Step 1: Define the ‘Job to be Done’ (Not the Specs)
Before you start comparing BTUs and efficiency ratings, write down exactly what problem you're solving. I know, this sounds basic, but I've seen it go sideways more times than I can count.
- Is it primary heat? Like a Cleaver-Brooks hot water boiler for a whole building, or is it just spot-heating for a workshop (a garage heater)?
- What's the runtime? Running 24/7 vs 8 hours a day changes the efficiency math dramatically.
- Is it replacing something? If you're replacing an old unit, check what fuel you're currently using. Changing from gas to electric (a Cleaver-Brooks electric boiler) is a huge capital project.
Checkpoint: Write a one-sentence statement: “I need to heat [space] to [temp] for [hours/day].” If the vendor can't work with that, you're talking to the wrong person.
Step 2: Get the ‘Real’ Price (The TCO Spreadsheet)
This is where the cost_controller in me takes over. Don't look at the quote. Look at the Total Cost of Ownership (TCO).
When I compared costs across 5 vendors for a commercial boiler upgrade two years ago, the cheapest quote was from a name I didn't recognize. The most expensive was Cleaver-Brooks. I almost went with the cheap one. Then I did the math.
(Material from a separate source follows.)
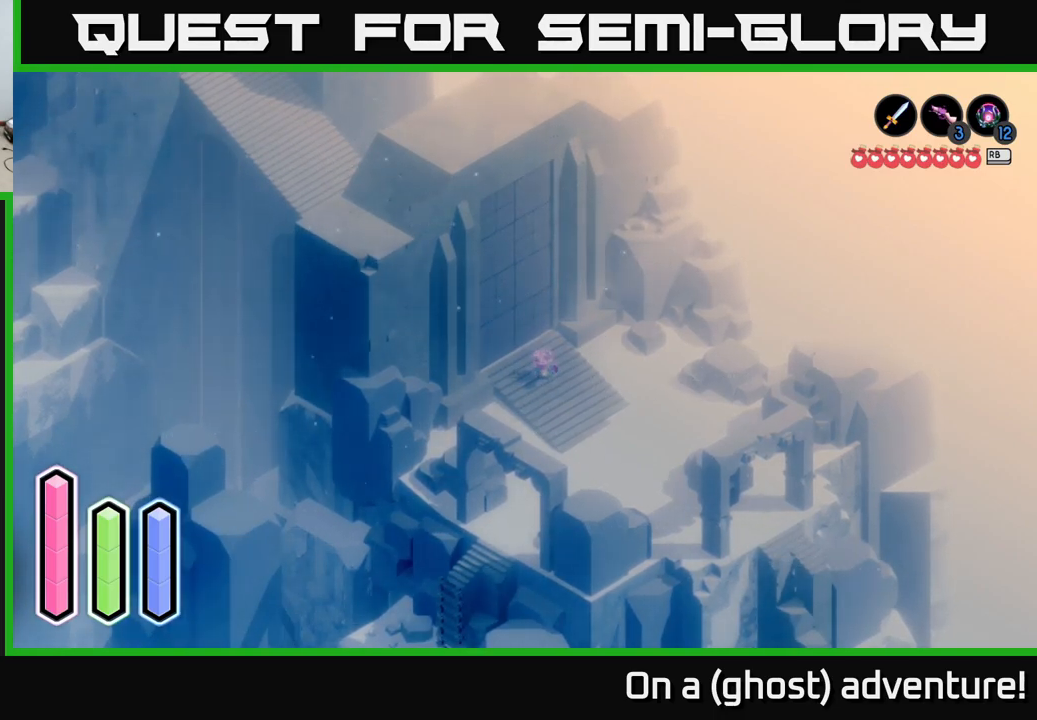
{"buttons": [], "left_stick": "center", "right_stick": "center", "events": []}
The Trap: The cheap vendor had a low base price but charged for ‘standard’ setup: $850 for a water test, $1,200 for a combustion tune, and a ‘mandatory’ first-year service contract for $2,400.
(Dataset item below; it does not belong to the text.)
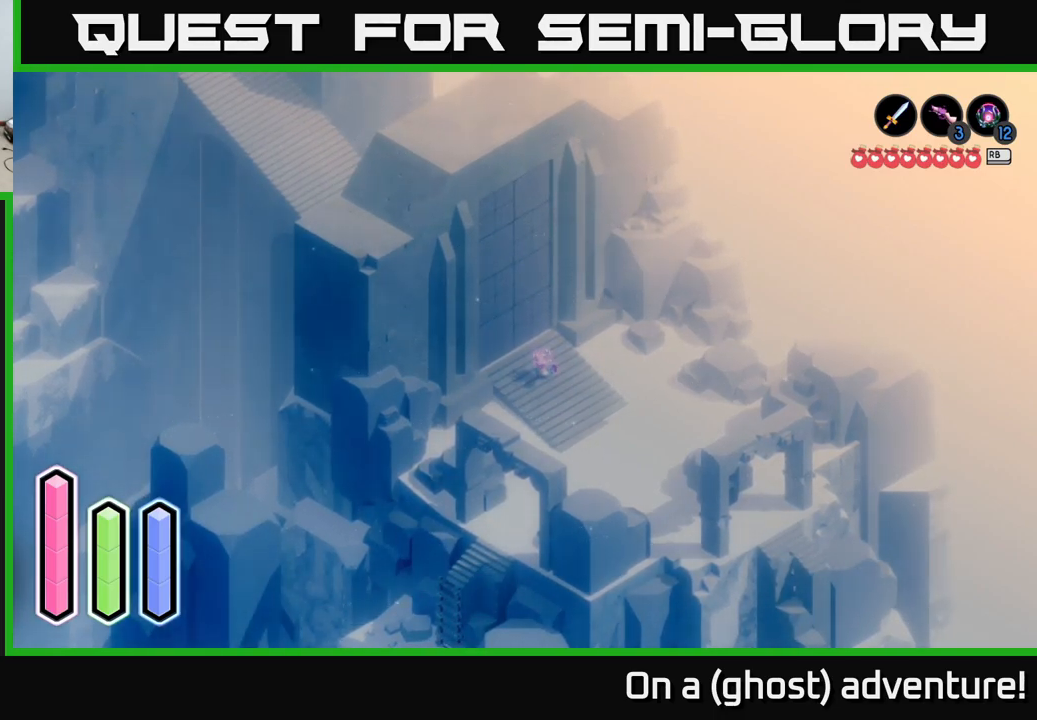
{"buttons": [], "left_stick": "center", "right_stick": "center", "events": []}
The Reality: The Cleaver-Brooks quote included that service package and had a 5-year parts warranty with a local distributor. The ‘cheap’ option would have cost me about 22% more over 3 years if one part failed.
Checkpoint: Ask for a 3-year TCO including installation, water treatment, and mandatory maintenance. Watch for items labeled “setup” or “commissioning.”
Step 3: Check the ‘Support Ecosystem’ (Not Just the Machine)
A boiler or a heavy-duty ego blower is a long-term asset. The question isn't just “does it work?” It's “what happens when it breaks?”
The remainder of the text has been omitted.